Los periodistas, haciéndose pasar por inmigrantes con visados a punto de expirar, recibieron instrucciones detalladas sobre cómo fabricar pruebas: desde acudir a discotecas homosexuales para tomar fotografías hasta obtener cartas de organizaciones LGBT o incluso informes médicos simulando depresión o enfermedades como el VIH.
En uno de los casos documentados, una asesora ofrecía un «paquete completo» por unos 2.500 euros, incluyendo preparación para entrevistas oficiales y construcción de un relato creíble ante las autoridades. Otros intermediarios elevaban el coste hasta más de 7.000 euros, asegurando a los clientes que el riesgo de rechazo era bajo.
La investigación también descubrió reuniones de supuestos grupos de apoyo a solicitantes de asilo LGBT en las que, según los propios asistentes, ninguno era realmente homosexual, lo que evidencia el grado de sistematización del fraude.
Incluso dentro del propio activismo, algunas voces han reconocido la magnitud del problema. El fundador de una red LGBT musulmana en Reino Unido calificó la situación como «un problema enorme», señalando que ha recibido ofertas de dinero a cambio de emitir cartas de recomendación falsas.
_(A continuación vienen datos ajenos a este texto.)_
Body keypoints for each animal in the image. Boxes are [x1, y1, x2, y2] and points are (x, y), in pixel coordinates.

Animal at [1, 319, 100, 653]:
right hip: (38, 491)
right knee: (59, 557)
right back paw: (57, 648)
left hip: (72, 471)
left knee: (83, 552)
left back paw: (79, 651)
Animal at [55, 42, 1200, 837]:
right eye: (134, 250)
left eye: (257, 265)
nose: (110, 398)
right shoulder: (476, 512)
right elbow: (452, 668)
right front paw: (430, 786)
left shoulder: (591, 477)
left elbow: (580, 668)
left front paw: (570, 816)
Las autoridades británicas han advertido de que el uso fraudulento del sistema de asilo puede conllevar expulsión del país y penas de prisión, aunque los datos muestran que este tipo de solicitudes tiene altas tasas de aceptación, lo que habría incentivado su explotación.
El escándalo reabre el debate sobre la vulnerabilidad de los sistemas de asilo en Europa, cada vez más expuestos a redes organizadas que convierten los mecanismos de protección en una vía de acceso ilegal al continente.